私は、プログラミングの名付けは、星座方式(いて座はすごく、水瓶座は劣っている、とかを意味しない)程度で良いのではという立場ですが、
要するに、
- 名付け自体がダメな、出来ない事を隠す
につながり、
- プログラミングの様な、社会実装を伴う
分野では、
- すぐに禁忌につながる。(関数を含む)プログラムの各部分の意味は、そのプログラムの部分それ自体で有り、
- 名前は意味を(必ずしも)代表しない。

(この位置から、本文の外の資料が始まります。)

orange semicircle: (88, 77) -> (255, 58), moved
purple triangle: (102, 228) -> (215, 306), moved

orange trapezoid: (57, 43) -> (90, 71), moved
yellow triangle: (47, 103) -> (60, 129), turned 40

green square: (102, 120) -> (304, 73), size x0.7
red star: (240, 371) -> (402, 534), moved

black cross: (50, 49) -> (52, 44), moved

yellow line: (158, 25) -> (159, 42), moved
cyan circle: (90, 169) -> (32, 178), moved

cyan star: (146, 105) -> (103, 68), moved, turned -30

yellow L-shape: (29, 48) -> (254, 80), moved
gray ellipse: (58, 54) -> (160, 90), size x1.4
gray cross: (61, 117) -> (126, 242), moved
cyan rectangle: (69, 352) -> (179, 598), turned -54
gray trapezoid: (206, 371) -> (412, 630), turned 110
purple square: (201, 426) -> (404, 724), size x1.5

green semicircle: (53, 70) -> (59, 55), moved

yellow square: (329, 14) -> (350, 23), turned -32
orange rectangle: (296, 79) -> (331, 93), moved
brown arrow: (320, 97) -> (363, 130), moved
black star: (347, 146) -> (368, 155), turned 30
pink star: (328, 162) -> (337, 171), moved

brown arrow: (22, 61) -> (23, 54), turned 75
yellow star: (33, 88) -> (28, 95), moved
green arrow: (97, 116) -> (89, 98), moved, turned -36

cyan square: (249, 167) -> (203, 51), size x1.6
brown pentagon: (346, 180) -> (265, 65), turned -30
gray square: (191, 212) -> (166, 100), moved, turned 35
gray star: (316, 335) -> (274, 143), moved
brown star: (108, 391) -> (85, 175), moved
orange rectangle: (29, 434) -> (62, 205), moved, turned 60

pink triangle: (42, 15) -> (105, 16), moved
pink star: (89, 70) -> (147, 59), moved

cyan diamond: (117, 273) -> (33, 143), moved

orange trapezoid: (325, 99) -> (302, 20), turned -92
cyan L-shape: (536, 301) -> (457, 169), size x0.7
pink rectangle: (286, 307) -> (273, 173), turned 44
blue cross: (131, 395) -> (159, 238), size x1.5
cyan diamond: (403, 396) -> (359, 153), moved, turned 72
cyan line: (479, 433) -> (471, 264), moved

偶然代表出来る場合も有るが、出来ない場合の方が多い
のです。
昨日、体験した事
通信機器のURLフィルタリング機能がおかしくなり、
- よく使うサービスが、http/2プロトコルで無く、http/3(QUIC)プロトコルを優先して使う様に、仕様変更がなされた
為だと解りましたが、
その調査の際、その通信機器(以下、Example社の製品名Exampleと呼称)で、
- example.net というURLがかなり引っかかっている事が
- ログに頻繁に出ている事を見つけ、
- 私が、これは公式のものか?
とAIに尋ねた所、いつも使っているAI1は、
- 公式ページは、example.com のみで有り、example.net はそうでは無い
との回答でした。
しかし、別に使う事が出来たAI2は、
- 公式ページは、example.com だが、
- example.net も、その通信機器の「設定(URLのホワイトリストなど)更新」に使われる、Example社が所有するドメインだ
との回答でした。
字面の公式(AI1案)と、実用上の公式(AI2案)の対立だと思いますが、
- 社会実装を伴う(example.net というドメインをブロックして良いか否か)
場合、「字面での」は、確実にダメだと思います。
- 「字面での」名付け(これも数学的抽象化の1例だと思いますが)自体が
- ダメな、出来ない事を隠す
- 保守・更新という、裏方を隠す
役割をしてしまい、ややもすると実害の原因になります。
良い名前をつけると良いか?
良い名前をつけると良いか? と問われると、
- 1に2と名付けるのは良く無いが、
- 大概で良い、区別が付けば良い
のでは無いか(星座方式)というのが、私の立場です。
それに対し、
- 良い名前を付ければ、
- より解りやすくなる
というのは、数学的抽象化の禁忌を犯す、とば口であると断ぜざるを得ません。
- 名付け自体がダメな、出来ない事を隠す
のです。
結論
これからも「社会実装を伴う、数学的抽象化の禁忌」でプログラミングが嫌いになる人は存在し続けることでしょう。